The Commissioner's discretion - special circumstances
Where the income requirement is satisfied, the Commissioner's discretion, under paragraph 35-55(1)(a) of the ITAA 1997, can be exercised where a business activity is affected by special circumstances, outside the control of the operators, such that it is unable to satisfy any of the tests.
Your income for non-commercial loss purposes is less than $250,000, therefore you satisfy the income requirement under subsection 35-10(2E) of the ITAA 1997. However, your business activity has not/will not satisfied any of the four non-commercial loss tests contained in sections 35-30 (assessable income test), 35-35 (profits test), 35-40 (real property test) and 35-45 (other assets test) of the ITAA 1997 in the 2013-14 to 2016-17 financial years.
Special circumstances are those circumstances which are sufficiently different to distinguish them from the circumstances that occur in the normal course of conducting a business activity. For those individuals who do not satisfy the income requirement, special circumstances are those which have materially affected the business activity, causing it to make a loss.
In regards to the business markets, the needs and wants of any particular market are expected to fluctuate on a regular and recurrent basis. Also negotiations and expectations that occur between businesses can fail and lead to nil outcomes. This is the nature of business and as such these types of issues would not be considered evidence of special circumstances.
Taxation Ruling TR 2007/6 sets out the exercise of the Commissioner's discretion under paragraph 35-55(1)(a) of the ITAA 1997. The following has been extracted from paragraphs 47 to 53 of this Ruling.

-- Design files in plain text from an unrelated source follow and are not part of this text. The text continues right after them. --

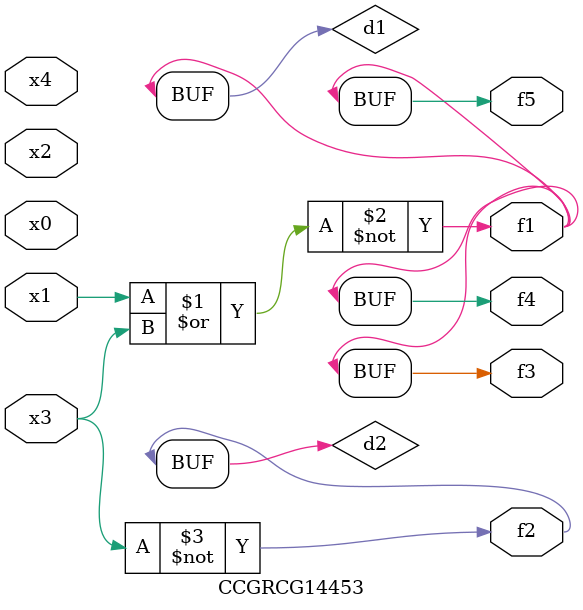
<source format=v>
module CCGRCG14453(
	input x0, x1, x2, x3, x4,
	output f1, f2, f3, f4, f5
);

	wire d1, d2;

	nor (d1, x1, x3);
	not (d2, x3);
	assign f1 = d1;
	assign f2 = d2;
	assign f3 = d1;
	assign f4 = d1;
	assign f5 = d1;
endmodule

</source>
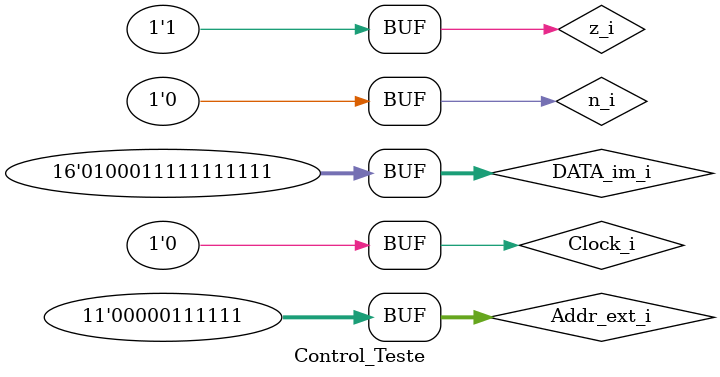
<source format=v>
`timescale 10 ns / 10 ns

module Control_Teste;

//Inputs


//Outputs

reg [10:0] Addr_ext_i;
reg	z_i,n_i;//
wire	SellA_o;//
wire	SellB_o;//
wire	WrAcc_o;//
wire	Op_o;
wire	WrRam_o;//
reg	Clock_i;
reg [15:0]DATA_im_i;
wire	[10:0]DATA_im_o;
wire	[10:0]ADDR_im_o;
//LDA 2
//ADD 1
controle DUT(Addr_ext_i,z_i,n_i,SellA_o,SellB_o,WrAcc_o,Op_o,WrRam_o,Clock_i,DATA_im_i,DATA_im_o,ADDR_im_o);

initial
	begin
		Addr_ext_i= 11'b0; z_i=1'b0;n_i=1'b0;Clock_i=1'b0;DATA_im_i=16'b0;
		#5 Clock_i=1'b0; 
		#5 Clock_i=1'b1; DATA_im_i=16'b0001100000000010; Addr_ext_i=11'b00000000010; //LDI 2
		#5 Clock_i=1'b0;
		#5 Clock_i=1'b1; DATA_im_i=16'b0011100000000001; Addr_ext_i=11'b00000000001; //SUBI 1
		#5 Clock_i=1'b0;
		#5 Clock_i=1'b1;DATA_im_i=16'b0100011111111111; z_i=1'b1;Addr_ext_i=11'b00000111111; //branch
		#5 Clock_i=1'b0; 
		#5 Clock_i=1'b1;
		#5 Clock_i=1'b0; 
	end
	
endmodule

</source>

Special circumstances are ordinarily those affecting the business activity such that it is unable to satisfy a test and it would be unreasonable for the loss deferral rule to apply. Ordinary economic, weather or market fluctuations that might reasonably be predicted to affect the business activity would not be considered to be special circumstances. These fluctuations are expected to occur on a regular or recurrent basis and affect all business within a particular industry.
Although not limited to natural disasters, paragraph 35-55(1)(a) of the ITAA 1997 refers to special circumstances outside the control of the business activity, including drought, flood, bushfire or some other natural disaster. Cyclones, hailstorms and tsunamis are examples of other natural disasters that would come within the scope of the paragraph. These events are taken to be special circumstances outside the control of the operators of the business activity. The special circumstances must have affected the business activity.
In your case, your unsuccessful attempts to obtain licencing agreements that will produce assessable income through unproductive negotiations with major suppliers in the building industry and ineffective assistance from external expertise and resources are not considered to be special circumstances as it falls within the normal course of business.
While we appreciate your situation, the Commissioner is unable to exercise the discretion under paragraph 35-55(1)(a) of the ITAA 1997 in relation to your business activity.